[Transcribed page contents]

────────────────────

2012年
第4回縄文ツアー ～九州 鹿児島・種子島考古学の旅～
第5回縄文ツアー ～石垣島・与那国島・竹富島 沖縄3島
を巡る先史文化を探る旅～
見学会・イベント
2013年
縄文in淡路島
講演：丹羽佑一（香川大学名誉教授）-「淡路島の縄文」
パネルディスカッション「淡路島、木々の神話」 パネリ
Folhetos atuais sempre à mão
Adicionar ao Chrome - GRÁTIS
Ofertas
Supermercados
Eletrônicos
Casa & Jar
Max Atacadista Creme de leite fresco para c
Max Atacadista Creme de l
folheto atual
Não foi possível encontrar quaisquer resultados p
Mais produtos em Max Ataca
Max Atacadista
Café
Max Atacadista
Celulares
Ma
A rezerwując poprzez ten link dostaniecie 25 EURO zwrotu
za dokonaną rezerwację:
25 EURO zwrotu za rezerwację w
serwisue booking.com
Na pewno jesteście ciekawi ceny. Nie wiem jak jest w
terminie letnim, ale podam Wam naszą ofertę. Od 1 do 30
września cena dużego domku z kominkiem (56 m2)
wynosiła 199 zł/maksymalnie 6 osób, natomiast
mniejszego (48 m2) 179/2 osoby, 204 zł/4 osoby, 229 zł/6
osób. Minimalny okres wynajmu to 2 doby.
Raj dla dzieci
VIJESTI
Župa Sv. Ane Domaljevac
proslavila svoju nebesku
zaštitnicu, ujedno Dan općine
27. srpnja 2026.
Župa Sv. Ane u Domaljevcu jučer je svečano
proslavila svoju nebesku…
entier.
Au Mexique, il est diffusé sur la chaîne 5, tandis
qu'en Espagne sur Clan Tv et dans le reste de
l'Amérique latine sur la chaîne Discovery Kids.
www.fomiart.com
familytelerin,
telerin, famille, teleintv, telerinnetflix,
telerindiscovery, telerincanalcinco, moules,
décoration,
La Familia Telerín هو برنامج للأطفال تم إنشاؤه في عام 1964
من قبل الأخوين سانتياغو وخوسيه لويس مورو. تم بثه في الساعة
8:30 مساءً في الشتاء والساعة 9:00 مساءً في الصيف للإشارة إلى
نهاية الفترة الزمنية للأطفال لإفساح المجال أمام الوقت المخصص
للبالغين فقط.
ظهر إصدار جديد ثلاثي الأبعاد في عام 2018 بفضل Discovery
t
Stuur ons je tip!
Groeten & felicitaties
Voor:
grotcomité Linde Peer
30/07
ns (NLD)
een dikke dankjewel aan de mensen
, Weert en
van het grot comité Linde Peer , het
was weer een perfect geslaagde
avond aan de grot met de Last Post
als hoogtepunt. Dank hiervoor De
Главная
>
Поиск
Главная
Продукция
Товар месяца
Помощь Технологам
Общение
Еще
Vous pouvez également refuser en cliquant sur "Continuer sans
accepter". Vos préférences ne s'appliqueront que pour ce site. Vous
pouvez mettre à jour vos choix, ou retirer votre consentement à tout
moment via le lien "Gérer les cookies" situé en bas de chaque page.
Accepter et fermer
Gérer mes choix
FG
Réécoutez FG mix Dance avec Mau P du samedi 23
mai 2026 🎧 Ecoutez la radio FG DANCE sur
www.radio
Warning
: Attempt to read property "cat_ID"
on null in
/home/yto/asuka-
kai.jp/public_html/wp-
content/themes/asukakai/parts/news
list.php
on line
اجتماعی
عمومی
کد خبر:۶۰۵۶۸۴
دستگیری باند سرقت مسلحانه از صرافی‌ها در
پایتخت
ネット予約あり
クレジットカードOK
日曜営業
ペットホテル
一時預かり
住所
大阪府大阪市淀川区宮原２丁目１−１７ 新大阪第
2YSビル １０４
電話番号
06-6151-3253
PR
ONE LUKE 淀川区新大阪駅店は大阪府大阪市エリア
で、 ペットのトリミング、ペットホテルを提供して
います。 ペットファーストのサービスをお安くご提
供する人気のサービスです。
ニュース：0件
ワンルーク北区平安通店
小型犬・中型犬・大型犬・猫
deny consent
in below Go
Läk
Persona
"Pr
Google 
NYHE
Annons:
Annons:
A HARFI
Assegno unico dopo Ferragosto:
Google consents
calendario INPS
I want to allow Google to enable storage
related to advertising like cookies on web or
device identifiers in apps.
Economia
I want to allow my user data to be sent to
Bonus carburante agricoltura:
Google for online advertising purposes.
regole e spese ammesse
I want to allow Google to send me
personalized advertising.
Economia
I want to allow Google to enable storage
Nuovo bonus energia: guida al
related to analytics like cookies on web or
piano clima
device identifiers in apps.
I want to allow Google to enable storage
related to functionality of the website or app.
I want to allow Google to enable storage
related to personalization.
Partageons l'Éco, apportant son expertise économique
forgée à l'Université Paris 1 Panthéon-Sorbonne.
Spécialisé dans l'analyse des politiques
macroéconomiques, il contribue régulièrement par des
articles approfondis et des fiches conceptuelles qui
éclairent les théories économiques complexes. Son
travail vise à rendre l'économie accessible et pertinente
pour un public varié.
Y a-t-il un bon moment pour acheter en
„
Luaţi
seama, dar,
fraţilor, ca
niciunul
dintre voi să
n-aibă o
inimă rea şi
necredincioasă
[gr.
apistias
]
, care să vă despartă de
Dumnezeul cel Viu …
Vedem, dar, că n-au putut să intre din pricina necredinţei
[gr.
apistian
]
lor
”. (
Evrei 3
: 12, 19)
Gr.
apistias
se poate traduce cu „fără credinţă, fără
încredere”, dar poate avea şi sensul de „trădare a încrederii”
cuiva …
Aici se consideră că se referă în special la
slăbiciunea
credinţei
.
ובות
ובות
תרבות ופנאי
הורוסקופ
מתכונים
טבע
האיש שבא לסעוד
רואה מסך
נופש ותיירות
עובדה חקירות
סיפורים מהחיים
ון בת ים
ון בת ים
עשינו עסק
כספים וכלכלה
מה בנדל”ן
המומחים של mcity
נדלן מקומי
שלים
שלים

────────────────────

REQUIRED WORK:
Transcribe the entries exactly, and make each line match the original.

ANSWER SECTION:
2012年
第4回縄文ツアー ～九州 鹿児島・種子島考古学の旅～
第5回縄文ツアー ～石垣島・与那国島・竹富島 沖縄3島
を巡る先史文化を探る旅～
見学会・イベント
2013年
縄文in淡路島
講演：丹羽佑一（香川大学名誉教授）-「淡路島の縄文」
パネルディスカッション「淡路島、木々の神話」 パネリ
Folhetos atuais sempre à mão
Adicionar ao Chrome - GRÁTIS
Ofertas
Supermercados
Eletrônicos
Casa & Jar
Max Atacadista Creme de leite fresco para c
Max Atacadista Creme de l
folheto atual
Não foi possível encontrar quaisquer resultados p
Mais produtos em Max Ataca
Max Atacadista
Café
Max Atacadista
Celulares
Ma
A rezerwując poprzez ten link dostaniecie 25 EURO zwrotu
za dokonaną rezerwację:
25 EURO zwrotu za rezerwację w
serwisue booking.com
Na pewno jesteście ciekawi ceny. Nie wiem jak jest w
terminie letnim, ale podam Wam naszą ofertę. Od 1 do 30
września cena dużego domku z kominkiem (56 m2)
wynosiła 199 zł/maksymalnie 6 osób, natomiast
mniejszego (48 m2) 179/2 osoby, 204 zł/4 osoby, 229 zł/6
osób. Minimalny okres wynajmu to 2 doby.
Raj dla dzieci
VIJESTI
Župa Sv. Ane Domaljevac
proslavila svoju nebesku
zaštitnicu, ujedno Dan općine
27. srpnja 2026.
Župa Sv. Ane u Domaljevcu jučer je svečano
proslavila svoju nebesku…
entier.
Au Mexique, il est diffusé sur la chaîne 5, tandis
qu'en Espagne sur Clan Tv et dans le reste de
l'Amérique latine sur la chaîne Discovery Kids.
www.fomiart.com
familytelerin,
telerin, famille, teleintv, telerinnetflix,
telerindiscovery, telerincanalcinco, moules,
décoration,
La Familia Telerín هو برنامج للأطفال تم إنشاؤه في عام 1964
من قبل الأخوين سانتياغو وخوسيه لويس مورو. تم بثه في الساعة
8:30 مساءً في الشتاء والساعة 9:00 مساءً في الصيف للإشارة إلى
نهاية الفترة الزمنية للأطفال لإفساح المجال أمام الوقت المخصص
للبالغين فقط.
ظهر إصدار جديد ثلاثي الأبعاد في عام 2018 بفضل Discovery
t
Stuur ons je tip!
Groeten & felicitaties
Voor:
grotcomité Linde Peer
30/07
ns (NLD)
een dikke dankjewel aan de mensen
, Weert en
van het grot comité Linde Peer , het
was weer een perfect geslaagde
avond aan de grot met de Last Post
als hoogtepunt. Dank hiervoor De
Главная
>
Поиск
Главная
Продукция
Товар месяца
Помощь Технологам
Общение
Еще
Vous pouvez également refuser en cliquant sur "Continuer sans
accepter". Vos préférences ne s'appliqueront que pour ce site. Vous
pouvez mettre à jour vos choix, ou retirer votre consentement à tout
moment via le lien "Gérer les cookies" situé en bas de chaque page.
Accepter et fermer
Gérer mes choix
FG
Réécoutez FG mix Dance avec Mau P du samedi 23
mai 2026 🎧 Ecoutez la radio FG DANCE sur
www.radio
Warning
: Attempt to read property "cat_ID"
on null in
/home/yto/asuka-
kai.jp/public_html/wp-
content/themes/asukakai/parts/news
list.php
on line
اجتماعی
عمومی
کد خبر:۶۰۵۶۸۴
دستگیری باند سرقت مسلحانه از صرافی‌ها در
پایتخت
ネット予約あり
クレジットカードOK
日曜営業
ペットホテル
一時預かり
住所
大阪府大阪市淀川区宮原２丁目１−１７ 新大阪第
2YSビル １０４
電話番号
06-6151-3253
PR
ONE LUKE 淀川区新大阪駅店は大阪府大阪市エリア
で、 ペットのトリミング、ペットホテルを提供して
います。 ペットファーストのサービスをお安くご提
供する人気のサービスです。
ニュース：0件
ワンルーク北区平安通店
小型犬・中型犬・大型犬・猫
deny consent
in below Go
Läk
Persona
"Pr
Google 
NYHE
Annons:
Annons:
A HARFI
Assegno unico dopo Ferragosto:
Google consents
calendario INPS
I want to allow Google to enable storage
related to advertising like cookies on web or
device identifiers in apps.
Economia
I want to allow my user data to be sent to
Bonus carburante agricoltura:
Google for online advertising purposes.
regole e spese ammesse
I want to allow Google to send me
personalized advertising.
Economia
I want to allow Google to enable storage
Nuovo bonus energia: guida al
related to analytics like cookies on web or
piano clima
device identifiers in apps.
I want to allow Google to enable storage
related to functionality of the website or app.
I want to allow Google to enable storage
related to personalization.
Partageons l'Éco, apportant son expertise économique
forgée à l'Université Paris 1 Panthéon-Sorbonne.
Spécialisé dans l'analyse des politiques
macroéconomiques, il contribue régulièrement par des
articles approfondis et des fiches conceptuelles qui
éclairent les théories économiques complexes. Son
travail vise à rendre l'économie accessible et pertinente
pour un public varié.
Y a-t-il un bon moment pour acheter en
„
Luaţi
seama, dar,
fraţilor, ca
niciunul
dintre voi să
n-aibă o
inimă rea şi
necredincioasă
[gr.
apistias
]
, care să vă despartă de
Dumnezeul cel Viu …
Vedem, dar, că n-au putut să intre din pricina necredinţei
[gr.
apistian
]
lor
”. (
Evrei 3
: 12, 19)
Gr.
apistias
se poate traduce cu „fără credinţă, fără
încredere”, dar poate avea şi sensul de „trădare a încrederii”
cuiva …
Aici se consideră că se referă în special la
slăbiciunea
credinţei
.
ובות
ובות
תרבות ופנאי
הורוסקופ
מתכונים
טבע
האיש שבא לסעוד
רואה מסך
נופש ותיירות
עובדה חקירות
סיפורים מהחיים
ון בת ים
ון בת ים
עשינו עסק
כספים וכלכלה
מה בנדל”ן
המומחים של mcity
נדלן מקומי
שלים
שלים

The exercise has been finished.